- THE TASKS
A. In the passage on training and IT departments, who leads the IT department?
B. List everything that, according to the passage on training and IT departments, accompanies training demands in the horror stories training departments tell.

- PASSAGE PROVIDED
__________

First and foremost, the training department, led by the CLO, must tear down any and all walls that exist between it and the information technology (IT) department, led by the CIO, the chief information officer.
There are walls in every company. Because enterprise training is most effective with a cross-departmental approach in which end-to-end business processes can truly be addressed, the walls must come tumbling down. The nature of the walls varies from company to company, as does the willingness to wipe them out. Successful companies are those that find ways to remove them and unite the missions of the departments for the good of the entire organization.
To understand the problem these walls pose, let’s look at the typical corporate history: When corporations moved from mainframe-based to open, real-time systems, the CIO and the IT department designed and implemented complete architectures to enable this new technology across the enterprise. It was an expensive transition, but one that has paid off in bringing powerful intelligence to virtually every desktop. Simultaneously, corporations were migrating from traditional instructor-led training into the e-learning world. In many companies, the training organizations went ahead and purchased software for the development and delivery of content, without giving much regard to how the applications would be installed and managed.
After all, training organizations knew how to deliver their product and had been independently in charge of that for years. Traditional instructor-led training didn’t require collaboration with IT, so both the training and IT groups operated very comfortably with minimal crossover.
‘Fix This for Us’
But with training today, there is a huge electronic component. That means that when a training department operating in its traditional mode buys software, they don’t realize until too late that delivering this training to students must be done over a network that they do not control. The too-common response in this situation is to simply toss the problem over the wall to IT with a “we need this done, you fix it” attitude.
This is an understandable response, considering the training department has been on the receiving end of that same attitude, from IT and other departments, many times before. Training departments are rife with horror stories about training demands accompanied by short notice, inadequate documentation, unreasonable expectations and no allowance for training space or user access.
Thus, when training tosses its problem over the wall to IT, sometimes it gets “fixed,” and sometimes it doesn’t. Companies striving to compete in a world where winning depends on agility and nimbleness can’t afford to stumble when it comes to training. That not only means that the problem needs to be fixed every time, but also that it shouldn’t even become a problem in the first place.
Making sure this happens is going to sound deceptively simple: It requires communication and cooperation between the training department and the IT department. Creating an atmosphere of communication, cooperation and partnership takes significant effort, but the results are always worth the work.

__________

- MATERIAL

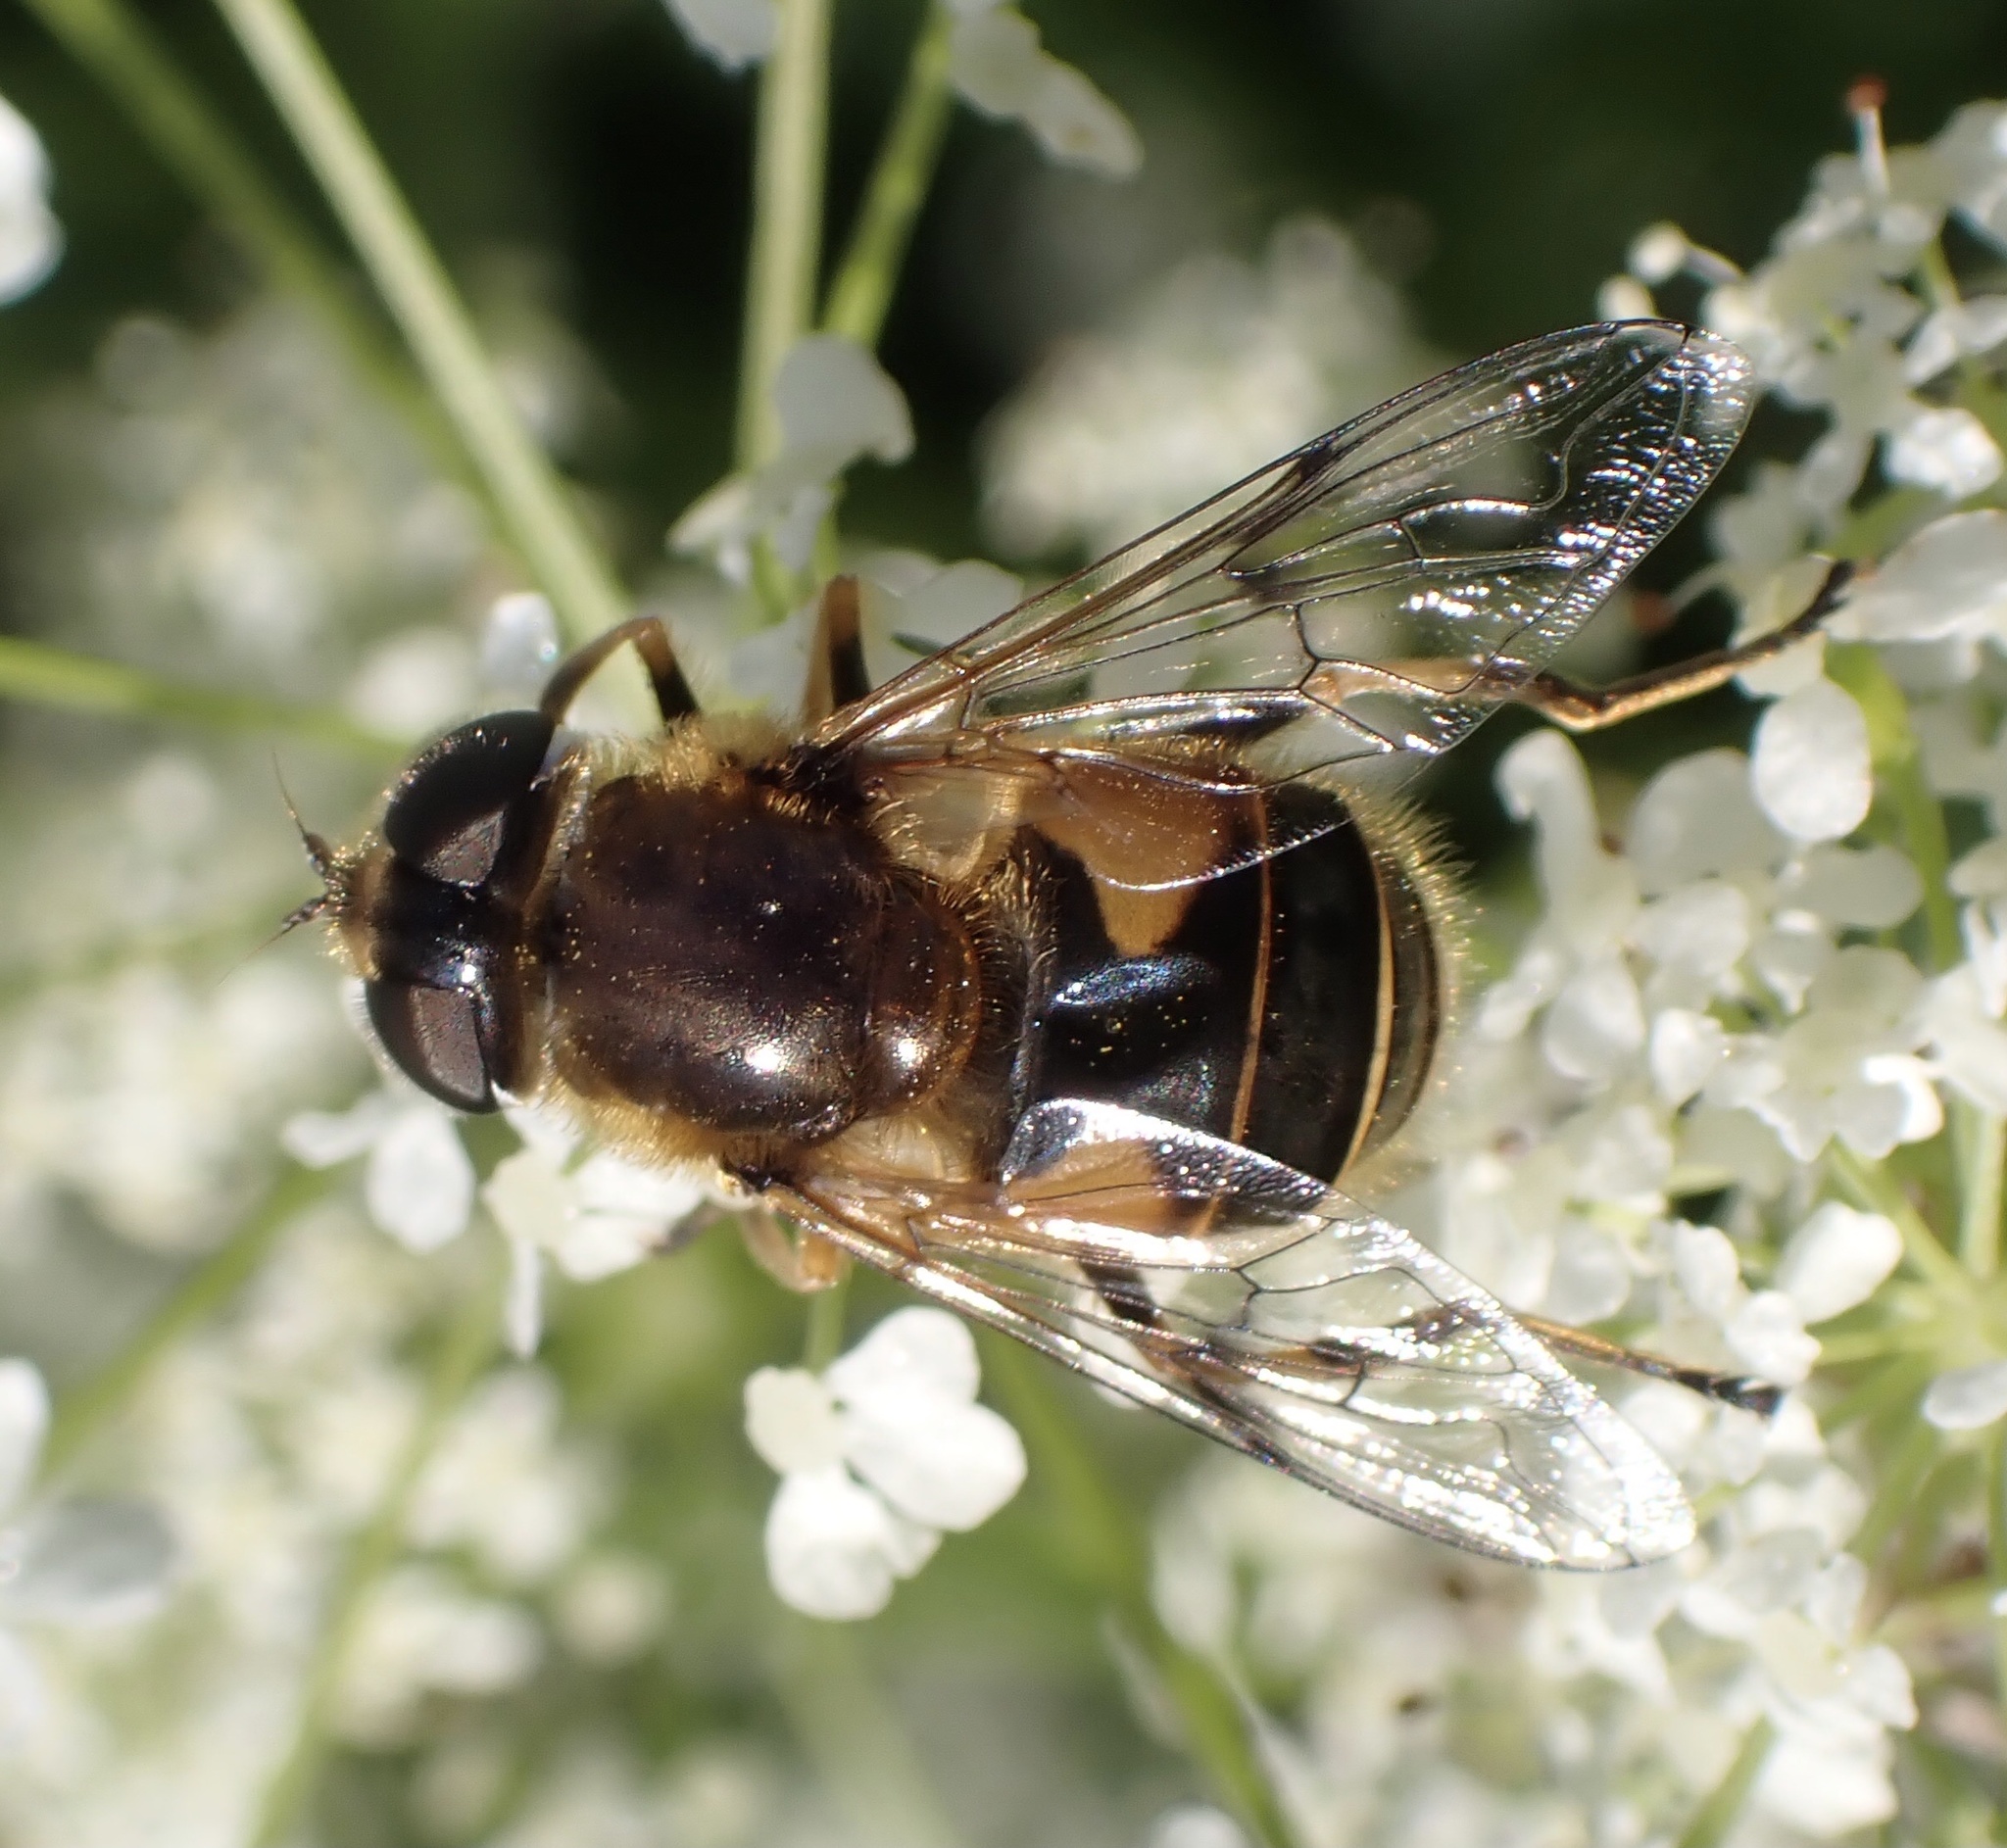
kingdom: Animalia
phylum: Arthropoda
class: Insecta
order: Diptera
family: Syrphidae
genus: Cheilosia
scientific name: Cheilosia morio
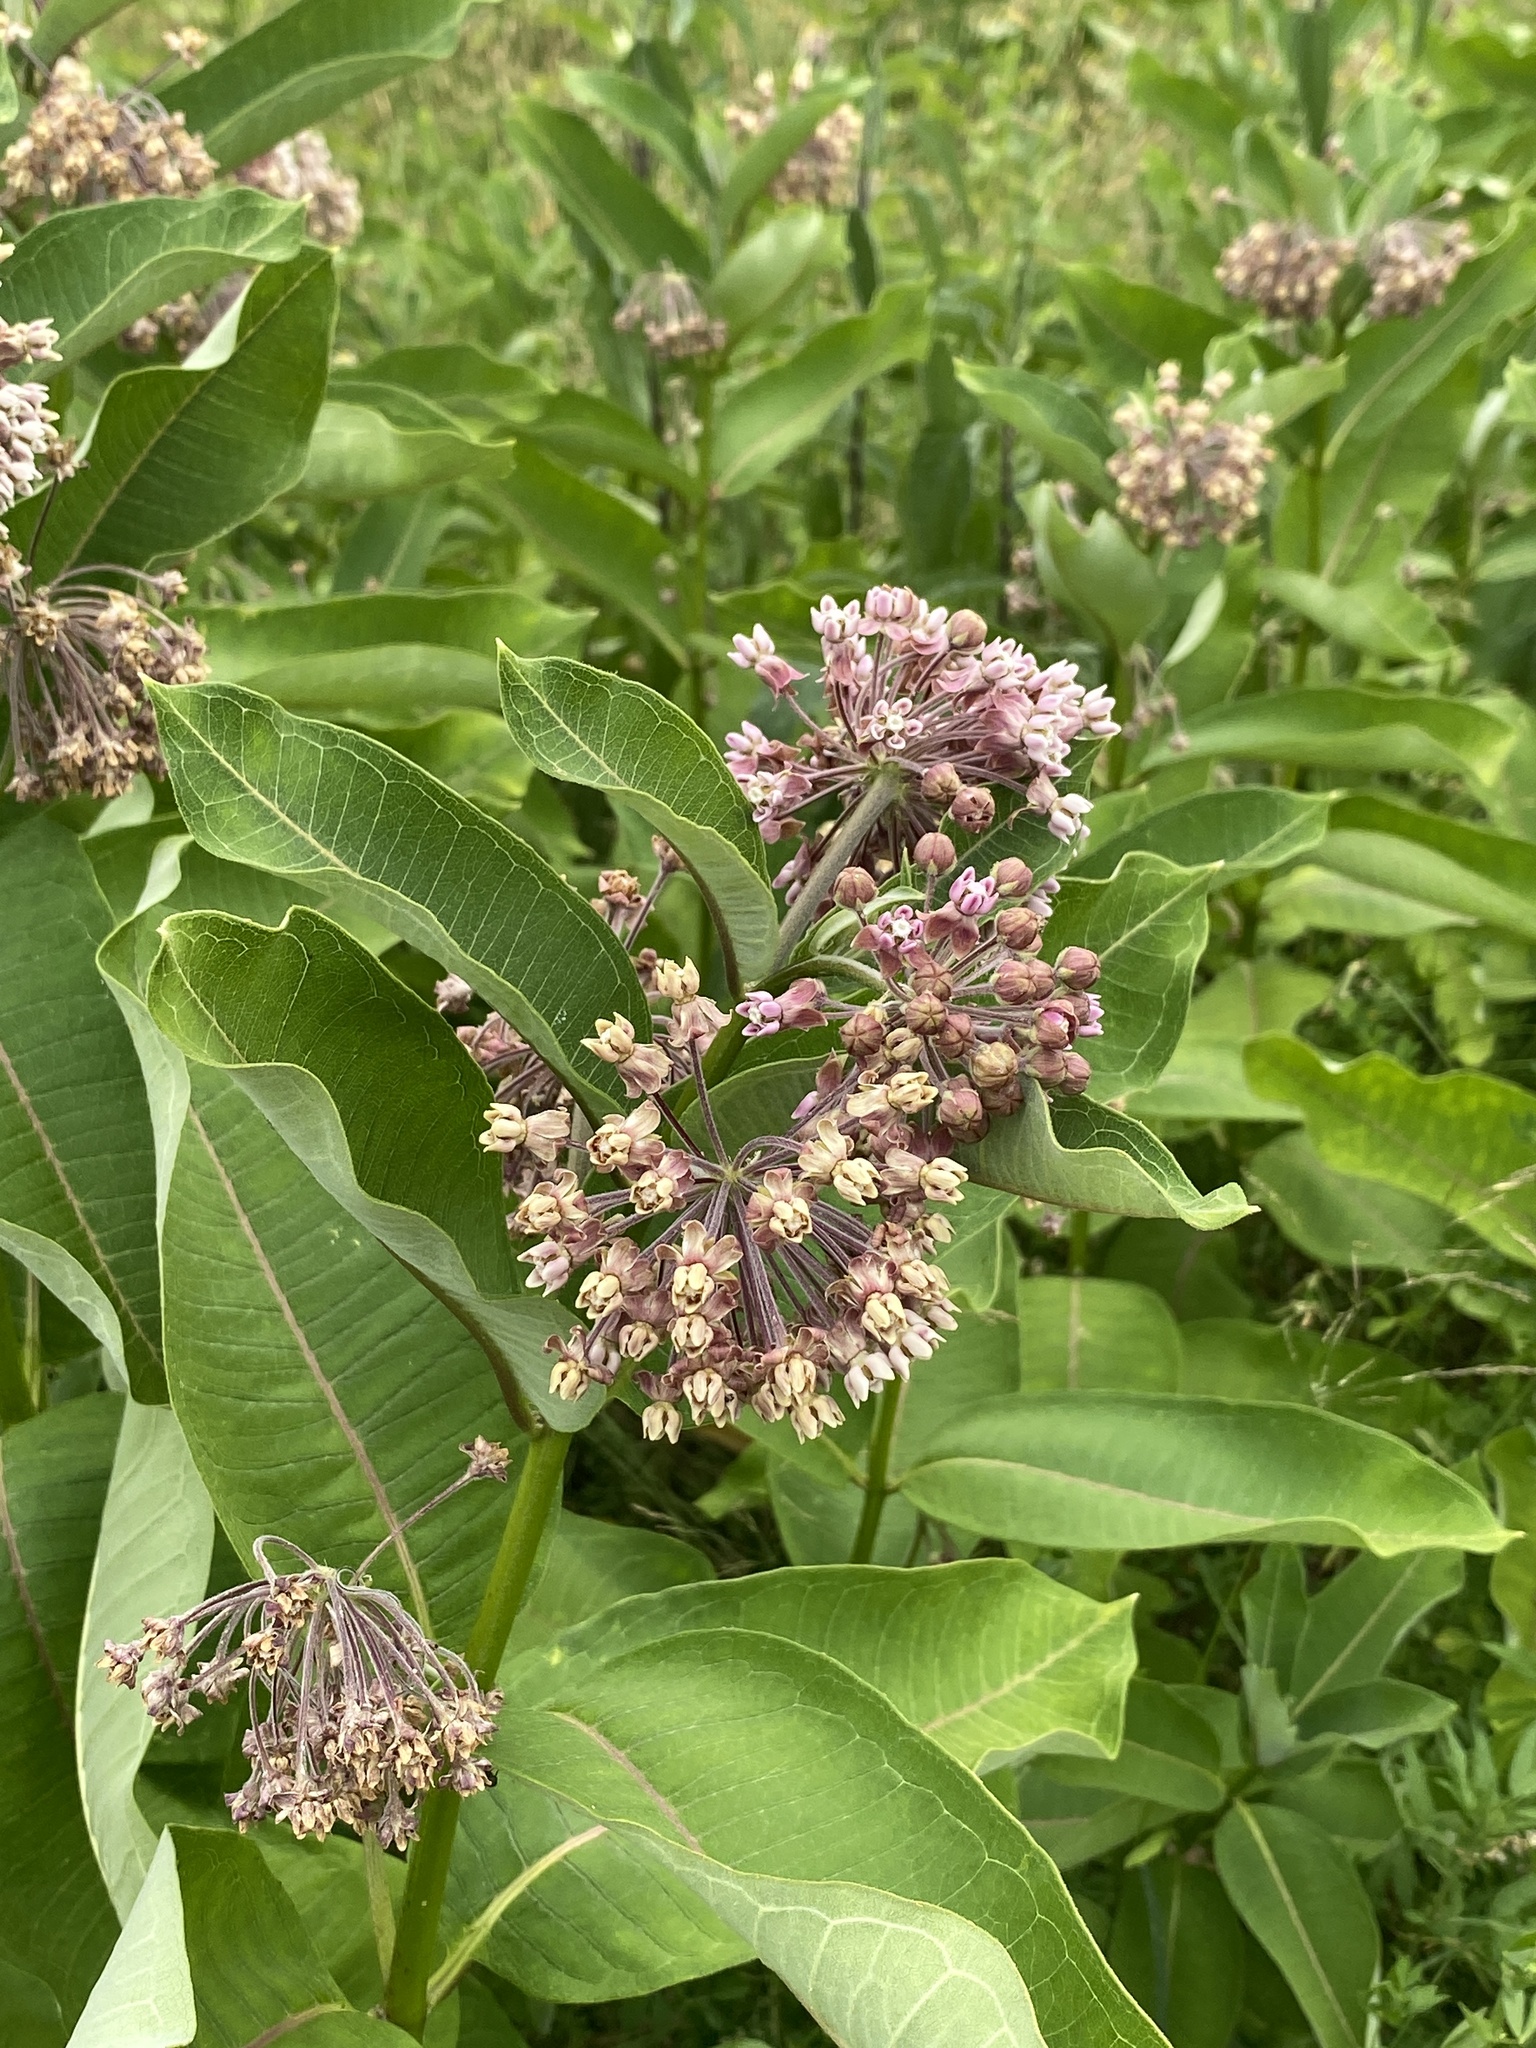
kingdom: Plantae
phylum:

__________

- FINAL RESULTS
A. The CIO, the chief information officer.

B. Short notice, inadequate documentation, unreasonable expectations, and no allowance for training space or user access.